Зашуршал кафтан. Географус указывал.
– В это самое место?
– Так точно. На себе не показывай.
– Я – на Васе.
– И на мне не надо, - запротестовал Шуйский. – Я что, баба?
– И как надо бить?
– Вдруг, с силою, главное – не предупреждая. Целишь вроде в бабскую рожу, а бьешь поддых.
Якову послышалось, что Шуйский вздохнул с ужасом или отвращением.
– Ну, пойдем! – попросился он.
– Сейчас, - удержал Годунов. – Географ, а коли поддых промажешь?
– Бей другой раз. Ты пойми, тут как в иноземной игрушке на пружинке. Бьешь бабу поддых – она ноги раскидывает.
– Бьешь – раскидывает, - повторил Годунов.
– Могилу-то пойдем смотреть? – протянул Шуйский. Его особенность была: он всегда подгонял и вечно опаздывал. Легко утомлялся.

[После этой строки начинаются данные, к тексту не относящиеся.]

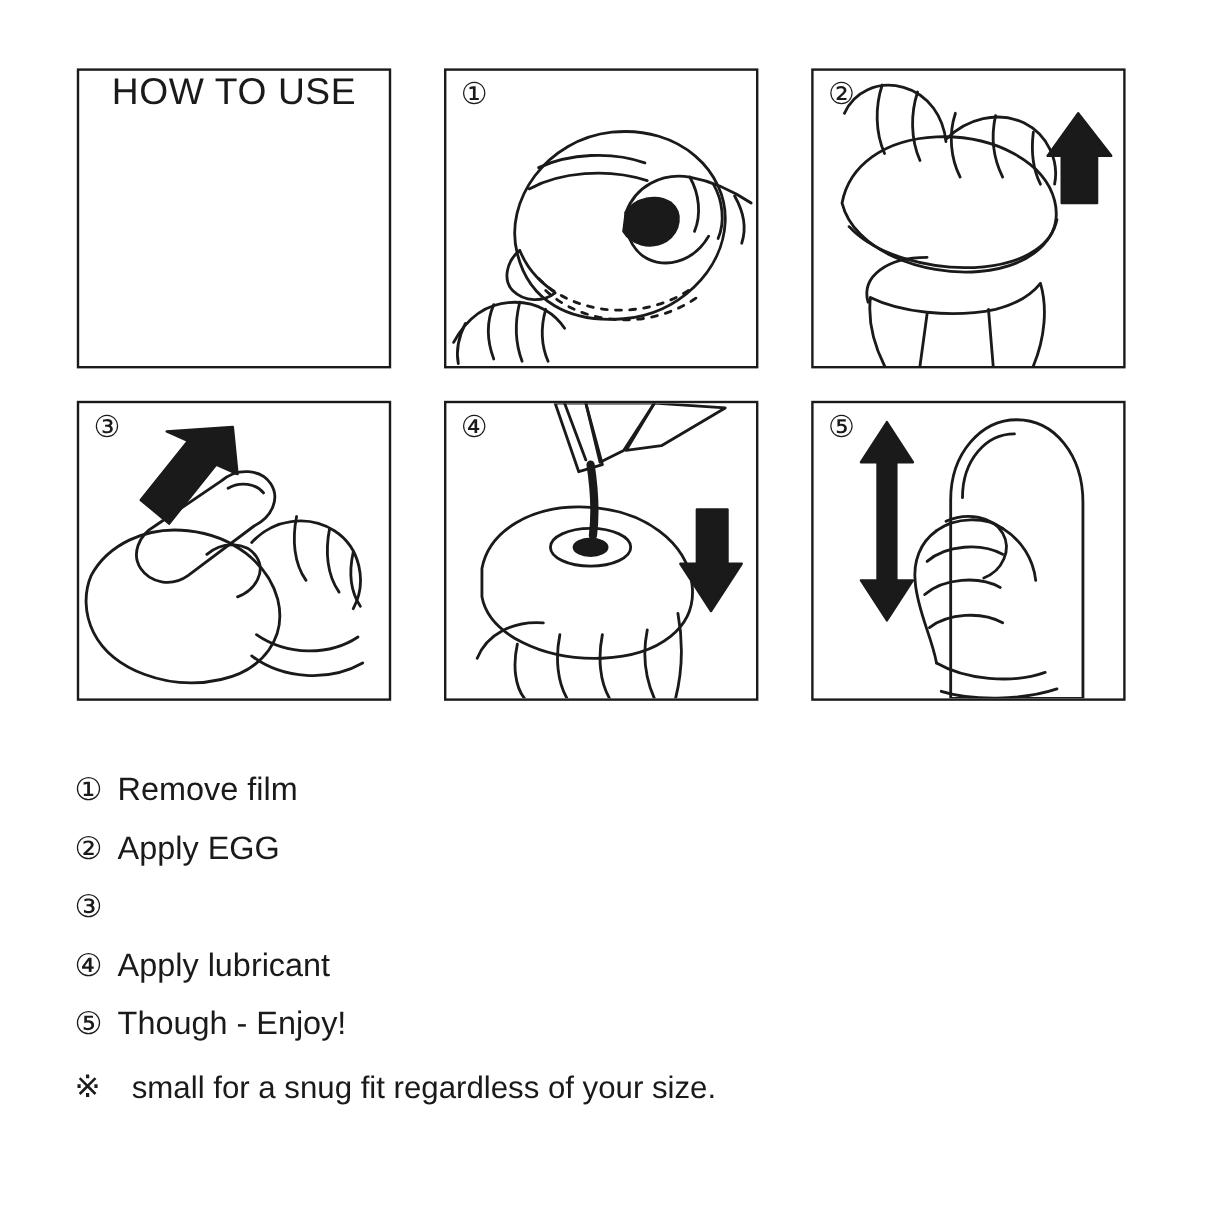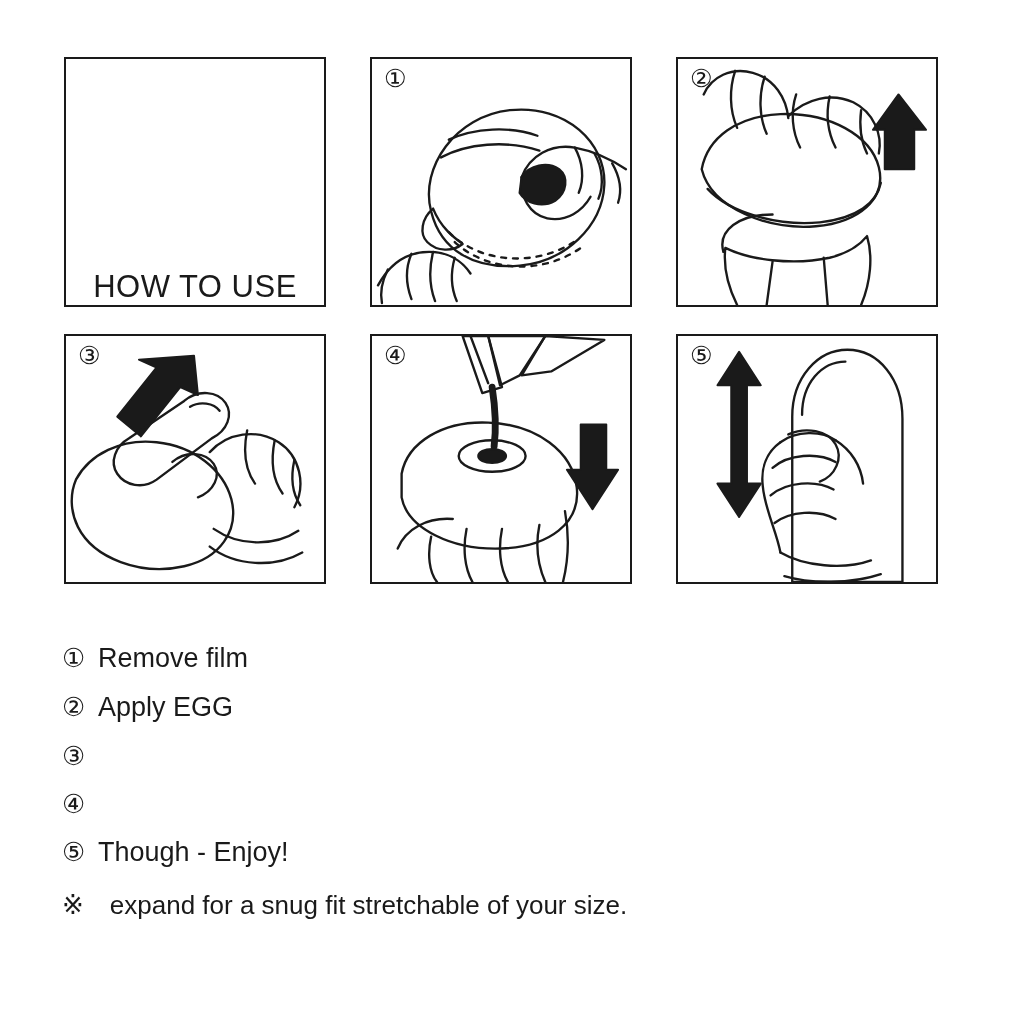--- a/index.html
+++ b/index.html
@@ -57,21 +57,21 @@
     left: 12px;
     top: 7px;
     font-size: 25px;
     line-height: 1;
     font-family: "DejaVu Sans", sans-serif;
     color: #1a1a1a;
     z-index: 5;
   }
   .title-panel {
     display: flex;
-    align-items: flex-end;
+    align-items: flex-start;
     justify-content: center;
   }
   .title-panel .title-text {
     font-size: 31px;
     letter-spacing: 0.5px;
     font-family: "Liberation Sans", sans-serif;
     color: #1a1a1a;
     white-space: nowrap;
   }
 
@@ -287,28 +287,29 @@
       <span class="lnum">②</span>
       <span class="ltext">Apply EGG</span>
     </div>
 
     <div class="legend-item">
       <span class="lnum">③</span>
     </div>
 
     <div class="legend-item">
       <span class="lnum">④</span>
+      <span class="ltext">Apply lubricant</span>
     </div>
 
     <div class="legend-item">
       <span class="lnum">⑤</span>
       <span class="ltext">Though - Enjoy!</span>
     </div>
 
     <div class="note">
       <span class="nmark">※</span>
       <span class="ntext">
-        <span class="l2">expand for a snug fit stretchable of your size.</span>
+        <span class="l2">small for a snug fit regardless of your size.</span>
       </span>
     </div>
   </div>
 
 </div>
 
 </body></html>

– Ты разведал? – спросил Годунов.
– Чего разведывать?! Могила на виду.
– Прогуляемся, поглядим, - предложил Годунов Шуйскому и Географусу, будто те могли воспротивиться. Никакими устными или письменными обязательствами с ним не связанные, они ходили за Годуновым, как нитка за иглой. Так поставил.
Якову оставалось гадать, о чем была речь, и о какой говорилось могиле. Личный вопрос для него был важней, и он быстро отогнал инородные мысли. Он совсем не желал, чтобы Ефросинья вышла замуж за Матвея по-настоящему, поэтому искал не попа, а самого, что есть никудышного монашка, которому и верить-то нельзя. Он представлял его себе кривобоким, косым и маленьким, едва составлявшим половину нормального человеческого роста. Тогда и действие, произведенное им, будет столь же незначительным. Яков хотел обманываться и обманывался.